At the conclusion of this touching narrative, Jack saw fit to put a question.

“By the way, what was the name of that ship, Mr. Brown?” he asked mischievously.

“The name?” asked Mr. Brown, with a twinkle in his eyes.

“Yes, I’d like to look that craft up.”

“Well, sir, I’ll not deceive you,” said Mr. Brown. “Her name was the Whatawhopper. It’s an Injun name, they tell me, but gracious, I don’t know anything about those matters! We had on board, besides the coal, a cargo of beans,—took ’em on at Boston,—but they got wet and swelled and we thought——”

But this was too much even for Jack.

“Mr. Brown, you’ve missed your vocation,” he said.

“How’s that?” inquired the mate with a serious face.

“You should have been a novelist,” laughed Jack. “With your imagination, you’d have made a fortune.”

“Well, I’ll never make one at sea, that’s one sure thing,” said Mr. Brown, with a conviction born of experience.

The crew managed the boat silently. They were cheered by Mr. Brown’s extensive vocabulary and picturesque speech, and stuck to their duties like real seamen.

As time passed, however, and there was not a sign of boats on the sea, and the sparkling water danced emptily under the burning sun, some of the crew become restive.

“Aw, you cawn’t moike me believe there’s a bloomin’ thing in this bally wireless,” muttered a British sailor. “It’s awl a bloomin’ bit of spoof, that’s what it is, moites. We moight as well go a choising the ghost of Admiral Nelson as be chivvying arter this old crawft.”

His attitude toward wireless was typical of that of most sailors, and it may be added—some landsmen!

Their intelligence appears to balk at grasping the idea of an electric wave being volleyed through space, although they accept hearing and eyesight,—dependent, both of them, on sound and sight waves,—as an everyday fact.

Jack felt like giving a little lecture on wireless right then and there. It nettled him to think that the wonderful invention which has done so much to render sea-travel safe, accounts of which appear in the columns of the newspapers every day, should be belittled by the very men who owed so much to it.

“But what’s the use,” thought he. “It would only be wasted breath.
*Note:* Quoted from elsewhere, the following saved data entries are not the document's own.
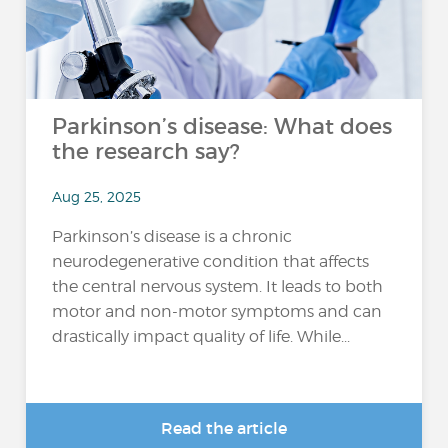
Parkinson’s disease: What does
the research say?
Aug 25, 2025
Parkinson’s disease is a chronic
neurodegenerative condition that affects
the central nervous system. It leads to both
motor and non-motor symptoms and can
drastically impact quality of life. While...
Read the article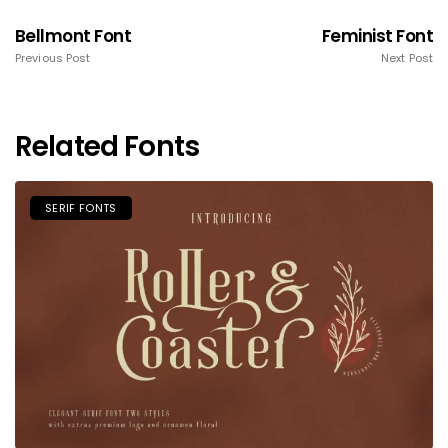
Bellmont Font
Feminist Font
Previous Post
Next Post
Related Fonts
SERIF FONTS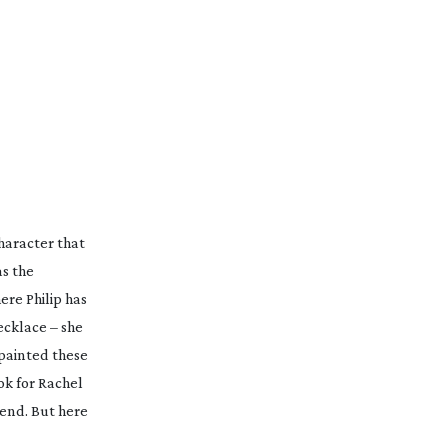
character that
as the
ere Philip has
cklace – she
 painted these
ok for Rachel
 end. But here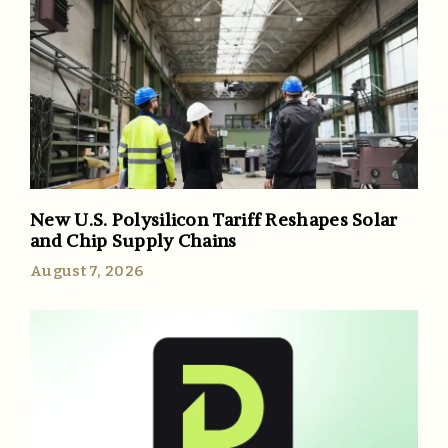
New U.S. Polysilicon Tariff Reshapes Solar
and Chip Supply Chains
August 7, 2026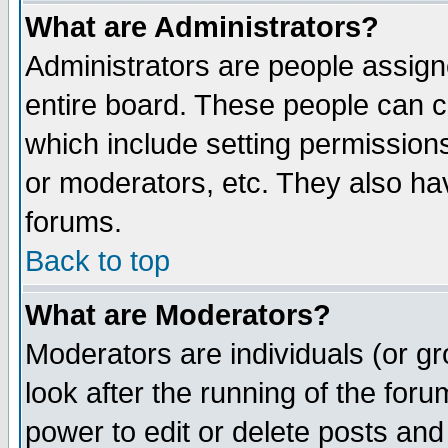
What are Administrators?
Administrators are people assigne
entire board. These people can co
which include setting permission
or moderators, etc. They also have
forums.
Back to top
What are Moderators?
Moderators are individuals (or gro
look after the running of the for
power to edit or delete posts and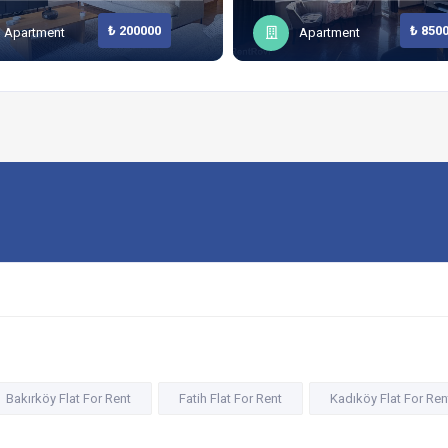
₺ 200000
₺ 850
Apartment
Apartment
Bakırköy Flat For Rent
Fatih Flat For Rent
Kadıköy Flat For Ren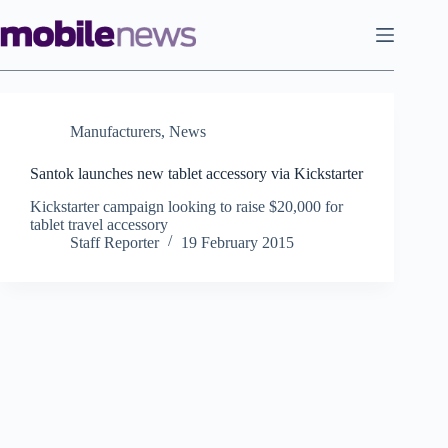
Skip
to
content
Manufacturers
,
News
Santok launches new tablet accessory via Kickstarter
Kickstarter campaign looking to raise $20,000 for
tablet travel accessory
Staff Reporter
19 February 2015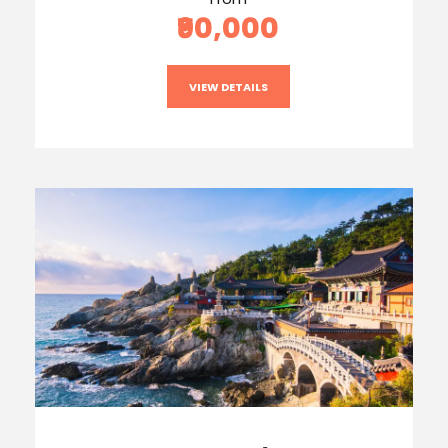
₹90,000
VIEW DETAILS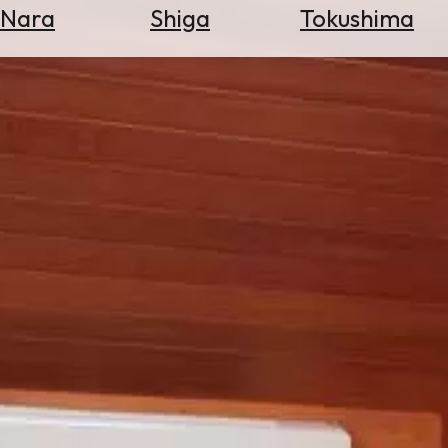
Nara
Shiga
Tokushima
Search
for
Flights
Search
for
Hotels
Check
Exchange
Rates
Check
the
Weather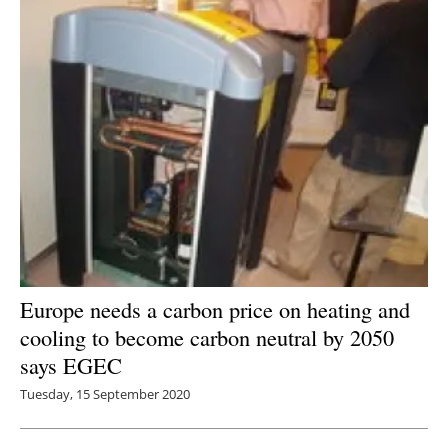
Europe needs a carbon price on heating and
cooling to become carbon neutral by 2050
says EGEC
Tuesday, 15 September 2020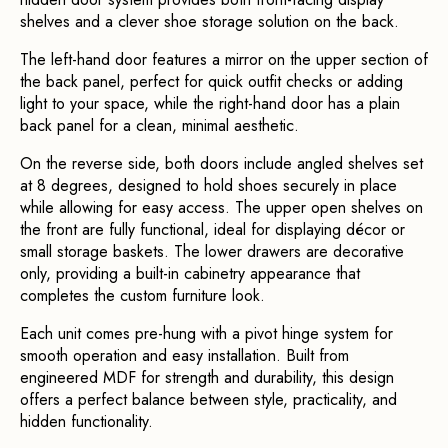
shelves and a clever shoe storage solution on the back.
The left-hand door features a mirror on the upper section of 
the back panel, perfect for quick outfit checks or adding 
light to your space, while the right-hand door has a plain 
back panel for a clean, minimal aesthetic.
On the reverse side, both doors include angled shelves set 
at 8 degrees, designed to hold shoes securely in place 
while allowing for easy access. The upper open shelves on 
the front are fully functional, ideal for displaying décor or 
small storage baskets. The lower drawers are decorative 
only, providing a built-in cabinetry appearance that 
completes the custom furniture look.
Each unit comes pre-hung with a pivot hinge system for 
smooth operation and easy installation. Built from 
engineered MDF for strength and durability, this design 
offers a perfect balance between style, practicality, and 
hidden functionality.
But if everyone could know it as I do, the world would be full of wireless enthusiasts; and then what a job we’d have picking up messages!”

But as they sailed on and no sign of any boats appeared, even Jack’s faith began to waver.

Could the message have been a hoax?

Such things, incredible as they may seem, have been known. The sailors began to look at him derisively.

“I guess that kid dreamed that stuff about the bird cage aloft,” muttered one. “It stands to reason there ain’t no way of sending messages without wires. You might as well try to eat food without a thing on yer plate!”